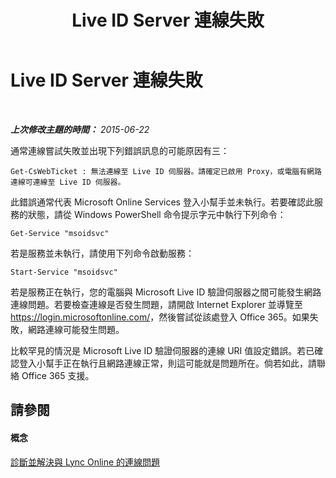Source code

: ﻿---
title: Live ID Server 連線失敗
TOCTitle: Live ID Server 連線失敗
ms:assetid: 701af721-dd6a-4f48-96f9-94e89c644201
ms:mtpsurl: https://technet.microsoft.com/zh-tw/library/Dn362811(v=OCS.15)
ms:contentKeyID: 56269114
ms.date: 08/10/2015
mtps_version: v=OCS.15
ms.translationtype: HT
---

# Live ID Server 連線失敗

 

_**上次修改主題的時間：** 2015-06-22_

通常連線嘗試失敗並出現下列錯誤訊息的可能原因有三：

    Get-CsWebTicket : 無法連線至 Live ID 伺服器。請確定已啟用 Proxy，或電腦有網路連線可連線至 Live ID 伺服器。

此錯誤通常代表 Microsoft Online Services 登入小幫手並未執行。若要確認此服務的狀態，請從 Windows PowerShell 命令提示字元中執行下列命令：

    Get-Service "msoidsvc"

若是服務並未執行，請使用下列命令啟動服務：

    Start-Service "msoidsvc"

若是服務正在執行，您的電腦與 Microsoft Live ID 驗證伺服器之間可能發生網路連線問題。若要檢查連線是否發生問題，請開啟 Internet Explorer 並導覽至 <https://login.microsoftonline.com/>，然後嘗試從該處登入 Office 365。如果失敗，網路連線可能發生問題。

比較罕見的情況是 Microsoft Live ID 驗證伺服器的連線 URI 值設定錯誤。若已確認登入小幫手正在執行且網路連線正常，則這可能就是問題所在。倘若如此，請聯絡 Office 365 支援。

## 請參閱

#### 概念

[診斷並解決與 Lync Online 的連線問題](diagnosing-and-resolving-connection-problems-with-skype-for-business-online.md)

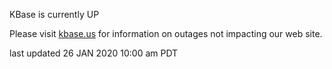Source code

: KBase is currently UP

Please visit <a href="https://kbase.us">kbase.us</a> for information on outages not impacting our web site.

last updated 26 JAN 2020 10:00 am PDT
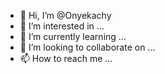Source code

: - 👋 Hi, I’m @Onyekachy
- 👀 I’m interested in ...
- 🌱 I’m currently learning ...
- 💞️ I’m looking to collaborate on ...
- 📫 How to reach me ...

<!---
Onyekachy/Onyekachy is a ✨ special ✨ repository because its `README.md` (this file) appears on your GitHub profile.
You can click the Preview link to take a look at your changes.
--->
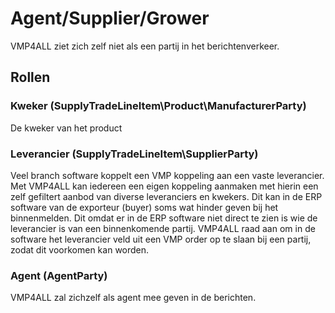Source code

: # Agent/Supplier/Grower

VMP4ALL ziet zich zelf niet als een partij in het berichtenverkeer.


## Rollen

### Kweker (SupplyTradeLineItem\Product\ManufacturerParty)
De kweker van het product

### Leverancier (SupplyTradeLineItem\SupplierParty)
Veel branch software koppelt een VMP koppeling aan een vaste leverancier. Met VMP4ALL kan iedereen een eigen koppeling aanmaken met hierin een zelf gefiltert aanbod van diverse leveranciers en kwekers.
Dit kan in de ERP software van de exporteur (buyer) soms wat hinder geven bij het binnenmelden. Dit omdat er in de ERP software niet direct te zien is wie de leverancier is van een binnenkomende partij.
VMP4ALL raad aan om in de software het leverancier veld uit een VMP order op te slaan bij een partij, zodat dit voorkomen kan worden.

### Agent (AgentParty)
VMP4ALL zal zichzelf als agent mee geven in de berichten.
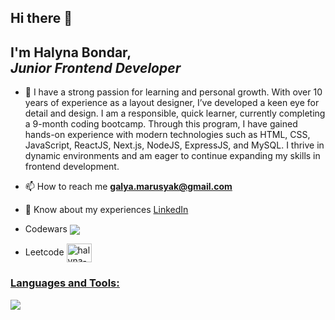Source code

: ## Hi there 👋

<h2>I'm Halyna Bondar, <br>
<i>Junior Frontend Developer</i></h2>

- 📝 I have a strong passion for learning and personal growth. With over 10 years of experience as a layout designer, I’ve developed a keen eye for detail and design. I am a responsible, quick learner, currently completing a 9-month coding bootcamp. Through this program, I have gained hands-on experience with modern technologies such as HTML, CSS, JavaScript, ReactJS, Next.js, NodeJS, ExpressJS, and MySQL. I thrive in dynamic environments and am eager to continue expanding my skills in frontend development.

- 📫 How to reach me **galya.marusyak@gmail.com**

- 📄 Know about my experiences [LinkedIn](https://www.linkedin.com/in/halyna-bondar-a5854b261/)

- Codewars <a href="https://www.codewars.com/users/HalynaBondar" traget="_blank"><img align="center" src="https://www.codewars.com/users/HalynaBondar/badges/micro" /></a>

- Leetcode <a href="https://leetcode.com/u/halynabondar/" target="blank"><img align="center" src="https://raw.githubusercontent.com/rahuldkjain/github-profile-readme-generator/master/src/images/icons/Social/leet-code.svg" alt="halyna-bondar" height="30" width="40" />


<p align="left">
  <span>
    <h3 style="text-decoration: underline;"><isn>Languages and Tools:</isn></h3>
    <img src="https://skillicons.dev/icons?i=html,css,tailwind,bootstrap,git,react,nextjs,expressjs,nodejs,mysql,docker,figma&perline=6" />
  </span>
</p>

..............................

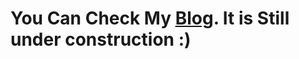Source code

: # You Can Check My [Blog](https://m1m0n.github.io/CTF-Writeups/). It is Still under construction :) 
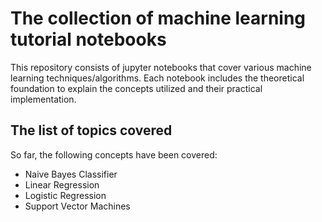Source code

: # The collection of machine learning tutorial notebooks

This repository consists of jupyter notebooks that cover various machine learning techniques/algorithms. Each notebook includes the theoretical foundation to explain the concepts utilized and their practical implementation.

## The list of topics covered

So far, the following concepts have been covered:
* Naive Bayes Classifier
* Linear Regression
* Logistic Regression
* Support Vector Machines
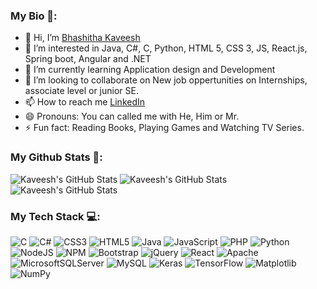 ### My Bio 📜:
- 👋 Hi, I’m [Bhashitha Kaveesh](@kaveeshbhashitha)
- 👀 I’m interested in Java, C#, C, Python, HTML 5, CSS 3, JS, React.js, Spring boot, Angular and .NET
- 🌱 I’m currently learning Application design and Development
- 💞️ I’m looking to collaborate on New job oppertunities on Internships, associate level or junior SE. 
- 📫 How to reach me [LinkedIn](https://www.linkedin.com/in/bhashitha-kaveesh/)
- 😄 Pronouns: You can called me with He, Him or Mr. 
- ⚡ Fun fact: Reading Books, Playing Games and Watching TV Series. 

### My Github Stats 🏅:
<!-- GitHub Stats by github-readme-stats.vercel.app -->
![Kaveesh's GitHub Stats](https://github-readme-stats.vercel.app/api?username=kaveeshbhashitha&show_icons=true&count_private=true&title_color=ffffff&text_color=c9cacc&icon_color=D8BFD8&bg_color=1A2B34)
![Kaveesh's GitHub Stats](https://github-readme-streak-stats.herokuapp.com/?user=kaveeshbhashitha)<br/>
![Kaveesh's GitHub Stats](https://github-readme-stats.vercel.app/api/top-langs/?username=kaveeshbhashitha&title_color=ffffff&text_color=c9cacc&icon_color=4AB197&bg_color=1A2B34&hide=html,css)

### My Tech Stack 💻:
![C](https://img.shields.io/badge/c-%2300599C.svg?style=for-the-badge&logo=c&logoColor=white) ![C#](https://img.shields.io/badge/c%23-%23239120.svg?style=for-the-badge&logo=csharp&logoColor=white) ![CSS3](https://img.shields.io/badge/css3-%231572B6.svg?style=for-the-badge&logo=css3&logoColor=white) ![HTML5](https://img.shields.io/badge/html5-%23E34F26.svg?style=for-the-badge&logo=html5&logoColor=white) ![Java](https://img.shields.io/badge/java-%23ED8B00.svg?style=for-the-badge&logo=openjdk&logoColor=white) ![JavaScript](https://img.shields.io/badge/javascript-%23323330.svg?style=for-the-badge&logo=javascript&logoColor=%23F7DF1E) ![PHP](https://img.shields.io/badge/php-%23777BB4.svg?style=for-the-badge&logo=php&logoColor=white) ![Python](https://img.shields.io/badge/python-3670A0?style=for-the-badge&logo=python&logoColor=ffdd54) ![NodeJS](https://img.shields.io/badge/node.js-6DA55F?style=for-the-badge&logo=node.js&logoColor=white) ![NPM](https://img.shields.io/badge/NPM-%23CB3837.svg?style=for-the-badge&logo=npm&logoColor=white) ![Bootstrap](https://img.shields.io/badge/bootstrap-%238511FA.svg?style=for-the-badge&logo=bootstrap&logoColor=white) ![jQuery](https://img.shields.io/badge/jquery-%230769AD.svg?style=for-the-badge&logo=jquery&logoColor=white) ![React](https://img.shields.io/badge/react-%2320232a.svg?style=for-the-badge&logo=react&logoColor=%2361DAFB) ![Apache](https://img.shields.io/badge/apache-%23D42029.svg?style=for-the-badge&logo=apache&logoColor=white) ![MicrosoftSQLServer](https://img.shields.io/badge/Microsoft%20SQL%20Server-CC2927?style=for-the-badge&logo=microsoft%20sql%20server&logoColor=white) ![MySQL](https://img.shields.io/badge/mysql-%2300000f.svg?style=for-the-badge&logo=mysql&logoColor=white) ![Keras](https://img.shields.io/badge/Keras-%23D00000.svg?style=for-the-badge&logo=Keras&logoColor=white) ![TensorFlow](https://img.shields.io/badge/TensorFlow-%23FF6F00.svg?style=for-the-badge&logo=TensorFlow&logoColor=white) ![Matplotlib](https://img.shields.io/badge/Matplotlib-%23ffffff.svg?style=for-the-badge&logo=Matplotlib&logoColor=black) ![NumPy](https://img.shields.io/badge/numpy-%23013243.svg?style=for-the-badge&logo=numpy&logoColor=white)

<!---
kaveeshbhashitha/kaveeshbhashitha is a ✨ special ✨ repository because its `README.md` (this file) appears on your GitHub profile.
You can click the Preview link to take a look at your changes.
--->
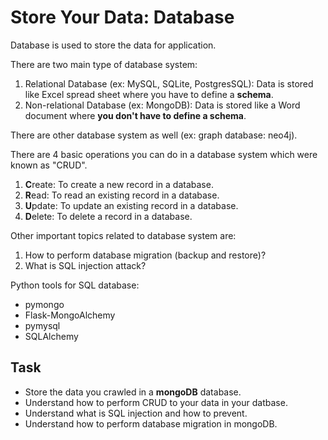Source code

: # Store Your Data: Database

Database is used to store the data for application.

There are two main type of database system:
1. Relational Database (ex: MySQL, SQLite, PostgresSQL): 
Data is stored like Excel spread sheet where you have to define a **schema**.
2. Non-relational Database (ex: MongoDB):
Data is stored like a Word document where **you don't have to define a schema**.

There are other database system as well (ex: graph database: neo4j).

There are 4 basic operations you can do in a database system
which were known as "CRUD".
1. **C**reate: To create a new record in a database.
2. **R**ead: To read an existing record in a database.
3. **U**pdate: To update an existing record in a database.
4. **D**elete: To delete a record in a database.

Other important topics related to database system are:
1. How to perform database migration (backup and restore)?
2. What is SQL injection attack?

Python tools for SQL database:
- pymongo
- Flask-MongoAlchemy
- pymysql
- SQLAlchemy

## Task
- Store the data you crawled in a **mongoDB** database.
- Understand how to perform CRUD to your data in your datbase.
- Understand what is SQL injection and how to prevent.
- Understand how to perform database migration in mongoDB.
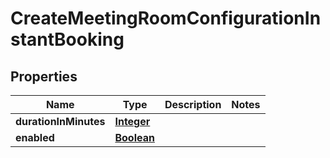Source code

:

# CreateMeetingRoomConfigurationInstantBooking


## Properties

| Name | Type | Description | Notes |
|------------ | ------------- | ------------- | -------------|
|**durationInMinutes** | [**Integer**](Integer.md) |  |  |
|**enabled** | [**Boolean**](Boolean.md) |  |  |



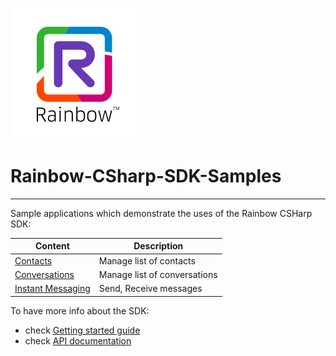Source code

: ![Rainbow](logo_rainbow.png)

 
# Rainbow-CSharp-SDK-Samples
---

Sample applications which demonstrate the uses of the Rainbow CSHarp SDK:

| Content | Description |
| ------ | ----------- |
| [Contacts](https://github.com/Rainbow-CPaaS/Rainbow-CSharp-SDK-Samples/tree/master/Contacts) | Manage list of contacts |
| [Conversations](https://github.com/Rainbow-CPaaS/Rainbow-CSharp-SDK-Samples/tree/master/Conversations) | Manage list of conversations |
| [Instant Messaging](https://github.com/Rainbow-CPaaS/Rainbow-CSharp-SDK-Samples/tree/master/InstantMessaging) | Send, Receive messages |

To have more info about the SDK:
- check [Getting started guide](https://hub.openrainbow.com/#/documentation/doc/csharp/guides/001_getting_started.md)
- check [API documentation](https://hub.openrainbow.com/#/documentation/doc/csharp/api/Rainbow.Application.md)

..............................

◆ **What you are asked to do**: Note each line above that holds "have", then copy all of them.

◆ **Solution to this task**:
- 📝 I have a strong passion for learning and personal growth. With over 10 years of experience as a layout designer, I’ve developed a keen eye for detail and design. I am a responsible, quick learner, currently completing a 9-month coding bootcamp. Through this program, I have gained hands-on experience with modern technologies such as HTML, CSS, JavaScript, ReactJS, Next.js, NodeJS, ExpressJS, and MySQL. I thrive in dynamic environments and am eager to continue expanding my skills in frontend development.
So far, the following concepts have been covered:
Data is stored like Excel spread sheet where you have to define a **schema**.
Data is stored like a Word document where **you don't have to define a schema**.
To have more info about the SDK:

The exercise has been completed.